So your reactors are kaput. Now what?


Robert Meyerowitz for TheNerve.org

August 3, 2017

The announcement earlier this week that SCE&G and state-owned utility Santee Cooper were pulling the plug on construction of two nuclear reactors in Jenkinsville has left questions that keep multiplying.

In the run-up to the decision, one factor driving it was that the partly-completed, multi-billion-dollar project would provide more power than electricity consumers in South Carolina were likely to want.

Canceling the project, though, could lead to a shortfall.

SCE&G says it expects to make it up by building a new gas-powered plant. “At the appropriate time, we will inform the Public Service Commission of our plans to meet that need through a natural gas generation strategy.”

If the past is any guide, and there’s no change in the ground rules, it may seek to pass the cost of that, too, onto its ratepayers.

Yesterday, Santee Cooper confirmed that it will still pursue a rate increase for its residential electricity customers to cover more of its costs for the failed project, which originally was supposed to be providing power by now.

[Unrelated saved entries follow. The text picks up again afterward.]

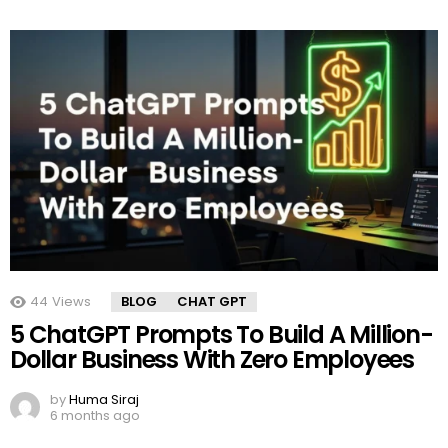
44
Views
BLOG
CHAT GPT
5 ChatGPT Prompts To Build A Million-
Dollar Business With Zero Employees
by
Huma Siraj
6 months ago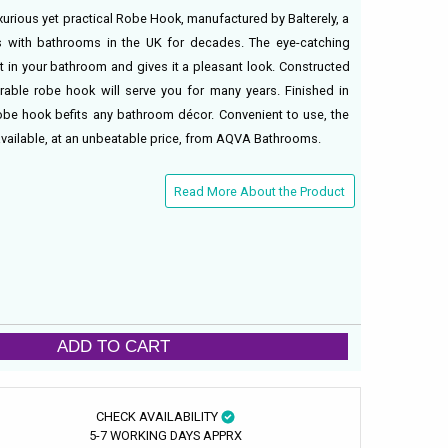
xurious yet practical Robe Hook, manufactured by Balterely, a
with bathrooms in the UK for decades. The eye-catching
t in your bathroom and gives it a pleasant look. Constructed
able robe hook will serve you for many years. Finished in
robe hook befits any bathroom décor. Convenient to use, the
vailable, at an unbeatable price, from AQVA Bathrooms.
Read More About the Product
ADD TO CART
CHECK AVAILABILITY
5-7 WORKING DAYS APPRX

Today, Mollie Gore, Santee Cooper’s corporate communications manager, said in response to questions by email, “We don’t anticipate needing new generation for several years.”

No one wanted a reactor

Various news accounts in the latter part of the project’s nine-year life have stated that Santee Cooper tried to sell some of its stake in the project. Gore confirmed that today, stating, “Several years ago we engaged in discussions with other utilities about selling a portion of our capacity, as it became clear that the recession would have a major impact on our long-term load forecast. The discussions did not advance to sales.”

Once Santee Cooper had soured on the project, SCE&G’s parent company, SCANA, tried to find a new partner, the Charlotte Business Journal reports, “but it found no takers.”

That leaves one enormous construction site filled with partially-built reactors and materials that may never again have a value approaching their cost.

Unbuilding it could create still more significant costs. SCE&G is hoping it might be able to sell some of the site’s components to foreign companies, according to the Business Journal.

Gore said “Decisions about the site are still to be made. The [Santee Cooper] board authorized protecting and preserving it while options are evaluated, and costs for that are being finalized.”